Although at the beginning of her set with the four-piece Darcie Miner Band, the sound technician could not seem get anything right, by the third song all the problems seemed to be resolved (but considering it was only an eight song set, this is a big problem). Luckily, guitarist Jimmy Patton stayed crisp through the entire set, and most of the songs sounded even better then on the album, which is something I did not think possible considering how good Loneliness Anonymous is. The guitar filling in for the (absent) synthesizer introduction in the song “Patience” was really interesting and Miner’s lyric “…Faith Flying up near the sun..” had a particularly strong effect on me. The only complaint I have from this performance, is not really a complaint at all.
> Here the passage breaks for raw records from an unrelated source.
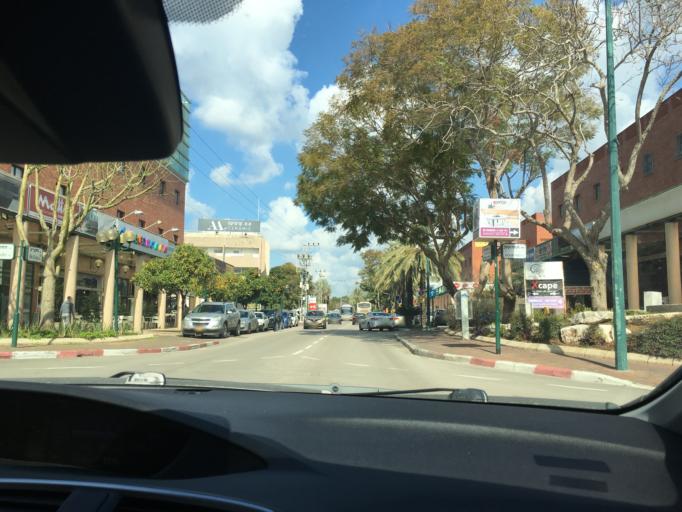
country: IL
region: Central District
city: Kfar Saba
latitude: 32.1768
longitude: 34.9273
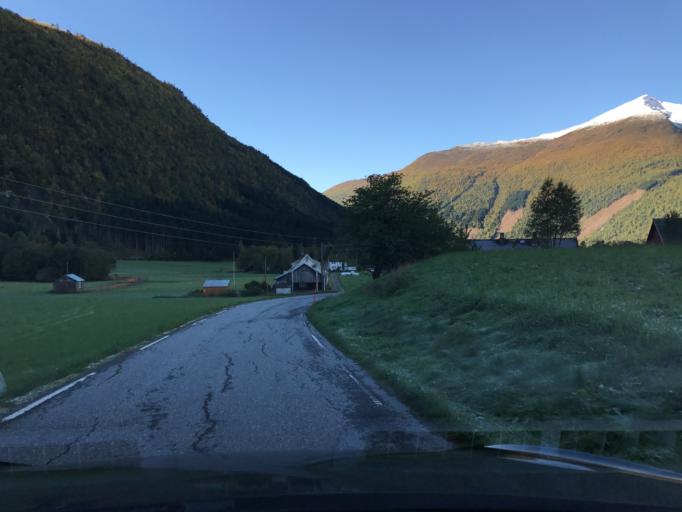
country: NO
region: More og Romsdal
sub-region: Norddal
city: Valldal
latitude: 62.3138
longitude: 7.3042
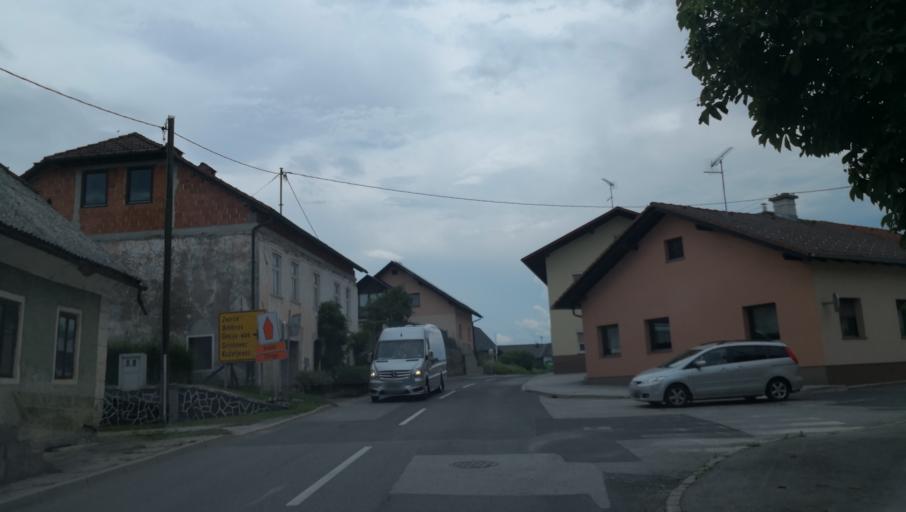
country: SI
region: Ivancna Gorica
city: Ivancna Gorica
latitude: 45.8619
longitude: 14.8316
On the song “24” a lot of emphasis is put on a certain four-letter word that, of course, was impossible to say that at a family-oriented festival. Unfortunately, “24” builds up to that word with every syllable and without it the song feels like it never really hits the climax that it should. The set ended with “There is No Getting Through”, which is the same song the album concludes on, and just like on the album Patton’s steel guitar sounds vibrant and emotional.

In the end, seeing Darcie Miner live made my day, and meeting her afterward and finding that she remembered and enjoyed my past article, pulled me out of my depressed mood. Unfortunately, the Darcie Miner Band was really the only highlight at Artsfest for me this year. Maybe it was only me, but I just did not get the same vibes from walking around the festival as in years past. Everything seemed rushed and staged and targeted towards getting you to spend money. Art just should not be just about money. Art should be about something higher and deeper and it is conceived simply for money it tarnishes and corrupts the art itself. Look at any current Hollywood remake, or pop song these days and you will see exactly what I mean.